I get the film is painting a portrait of Amy Winehouse and to fans it comprehensively supplies a definitive account, but for me it’s a missed opportunity to overtly talk about celebrity pressure with fame and the media assisting in the dismantling of good people. This stuff isn’t just facts in her life like what she got for her tenth birthday; it’s a direct cause of her death. We get inklings of Mitch’s fame whoring by bringing a camera crew to exploit her rather than be a father, but this couldn’t have been an isolated incident. It almost comes across as though Mitch only agreed to talk to Kapadia if he wasn’t explicitly fingered as a cause of her demise. The same goes with Blake escalating her addiction.

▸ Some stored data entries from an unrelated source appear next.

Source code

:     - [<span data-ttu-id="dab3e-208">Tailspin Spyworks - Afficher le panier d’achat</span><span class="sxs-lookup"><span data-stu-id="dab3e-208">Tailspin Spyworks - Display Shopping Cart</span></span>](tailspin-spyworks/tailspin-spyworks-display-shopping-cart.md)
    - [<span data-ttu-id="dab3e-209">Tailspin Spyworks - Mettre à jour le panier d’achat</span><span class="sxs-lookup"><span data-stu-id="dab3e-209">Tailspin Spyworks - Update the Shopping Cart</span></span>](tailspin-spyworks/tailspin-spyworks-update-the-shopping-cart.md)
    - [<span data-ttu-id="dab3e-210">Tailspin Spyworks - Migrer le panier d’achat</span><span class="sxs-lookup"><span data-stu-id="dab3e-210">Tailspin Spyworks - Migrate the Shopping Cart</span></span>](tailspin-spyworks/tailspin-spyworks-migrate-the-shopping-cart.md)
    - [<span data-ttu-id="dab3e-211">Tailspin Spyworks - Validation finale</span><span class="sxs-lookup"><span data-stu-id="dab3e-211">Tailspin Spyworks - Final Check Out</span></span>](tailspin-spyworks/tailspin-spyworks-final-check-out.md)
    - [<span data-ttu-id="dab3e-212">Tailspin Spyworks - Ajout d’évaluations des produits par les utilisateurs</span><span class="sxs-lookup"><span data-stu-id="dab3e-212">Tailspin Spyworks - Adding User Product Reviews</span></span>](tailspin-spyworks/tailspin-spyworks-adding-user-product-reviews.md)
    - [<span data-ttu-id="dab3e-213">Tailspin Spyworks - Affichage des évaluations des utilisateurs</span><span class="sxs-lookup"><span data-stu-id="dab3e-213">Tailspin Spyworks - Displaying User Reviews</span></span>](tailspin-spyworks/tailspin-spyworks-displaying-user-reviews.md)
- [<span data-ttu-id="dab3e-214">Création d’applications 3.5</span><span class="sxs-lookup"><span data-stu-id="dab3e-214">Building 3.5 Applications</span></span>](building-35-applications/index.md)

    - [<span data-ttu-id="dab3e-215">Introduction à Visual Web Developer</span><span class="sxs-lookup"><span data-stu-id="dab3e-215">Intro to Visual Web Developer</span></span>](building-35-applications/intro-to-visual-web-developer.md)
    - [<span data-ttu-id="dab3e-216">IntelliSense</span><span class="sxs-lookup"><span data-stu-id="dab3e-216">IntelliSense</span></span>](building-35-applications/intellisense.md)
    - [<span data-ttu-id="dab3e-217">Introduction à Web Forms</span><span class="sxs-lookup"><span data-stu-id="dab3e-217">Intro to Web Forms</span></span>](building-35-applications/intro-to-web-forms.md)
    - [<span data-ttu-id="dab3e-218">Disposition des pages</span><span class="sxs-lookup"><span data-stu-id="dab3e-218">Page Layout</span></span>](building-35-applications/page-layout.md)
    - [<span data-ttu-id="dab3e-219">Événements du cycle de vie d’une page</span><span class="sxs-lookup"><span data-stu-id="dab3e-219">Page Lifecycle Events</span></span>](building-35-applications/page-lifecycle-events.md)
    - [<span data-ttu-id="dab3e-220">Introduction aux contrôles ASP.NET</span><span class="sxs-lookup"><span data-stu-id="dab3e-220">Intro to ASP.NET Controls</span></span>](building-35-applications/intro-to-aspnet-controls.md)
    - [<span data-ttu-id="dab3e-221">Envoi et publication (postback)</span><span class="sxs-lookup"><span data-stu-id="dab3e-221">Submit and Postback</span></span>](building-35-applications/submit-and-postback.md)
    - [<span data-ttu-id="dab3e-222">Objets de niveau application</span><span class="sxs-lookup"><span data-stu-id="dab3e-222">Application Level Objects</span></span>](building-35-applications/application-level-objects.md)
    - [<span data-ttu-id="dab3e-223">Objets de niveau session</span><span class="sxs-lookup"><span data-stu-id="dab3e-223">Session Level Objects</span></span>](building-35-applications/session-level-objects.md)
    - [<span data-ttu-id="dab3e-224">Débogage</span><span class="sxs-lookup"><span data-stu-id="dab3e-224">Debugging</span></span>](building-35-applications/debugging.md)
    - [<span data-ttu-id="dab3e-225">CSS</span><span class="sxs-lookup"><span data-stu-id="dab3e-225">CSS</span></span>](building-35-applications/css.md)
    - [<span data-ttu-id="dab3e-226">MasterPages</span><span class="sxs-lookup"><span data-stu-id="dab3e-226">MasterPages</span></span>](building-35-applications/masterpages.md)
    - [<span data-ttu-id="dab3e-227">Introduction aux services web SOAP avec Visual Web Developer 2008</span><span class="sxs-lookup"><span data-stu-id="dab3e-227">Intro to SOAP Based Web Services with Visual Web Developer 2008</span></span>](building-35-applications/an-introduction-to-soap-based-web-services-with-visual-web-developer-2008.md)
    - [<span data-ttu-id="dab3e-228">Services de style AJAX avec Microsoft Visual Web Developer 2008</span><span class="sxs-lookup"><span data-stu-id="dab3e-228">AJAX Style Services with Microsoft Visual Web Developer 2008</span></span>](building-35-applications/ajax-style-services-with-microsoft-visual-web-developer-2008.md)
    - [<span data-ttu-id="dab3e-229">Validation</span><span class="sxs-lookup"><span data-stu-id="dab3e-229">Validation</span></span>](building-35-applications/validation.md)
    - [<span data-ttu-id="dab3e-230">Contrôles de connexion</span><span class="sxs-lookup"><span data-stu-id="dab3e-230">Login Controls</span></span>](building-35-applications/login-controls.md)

The result is more puff piece than crucial—a compilation of interviews and behind the scenes footage showing exactly what we’ve already seen. You can’t even say that it’s in her own words since she isn’t filming or recording herself. We don’t delve into her diaries like Montage of Heck or Listen to Me Marlon, everything is through the filter of entertainment. Amy is trying to make the camera-holders laugh by being cute in her early years and later-on she becomes so used to paparazzi that her steely look of indifference is anything but candid. So little of the footage is without artifice that I think it would have been better served to acknowledge this fact. Show us how the media and fans turned her into a commodity.

Focus on Mitch and Blake leeching off her for their own fix. Get deeper into the mind of acting manager Raye Cosbert and press him on details like his supposedly telling Amy not to go to Belgrade and her wanting to despite everyone saying hated the idea of that tour. To include this juicy side of recklessness you must go further. If you just wanted to tell a story about a sweet girl with a great voice who had so much to offer, stick to bodyguard Andrew Morris and producer Salaam Remi—their memories of her are great. Winehouse’s life was much darker than all that, though. Dark enough that you cannot just dip a toe in the water and stop. Kapadia never fully submerges.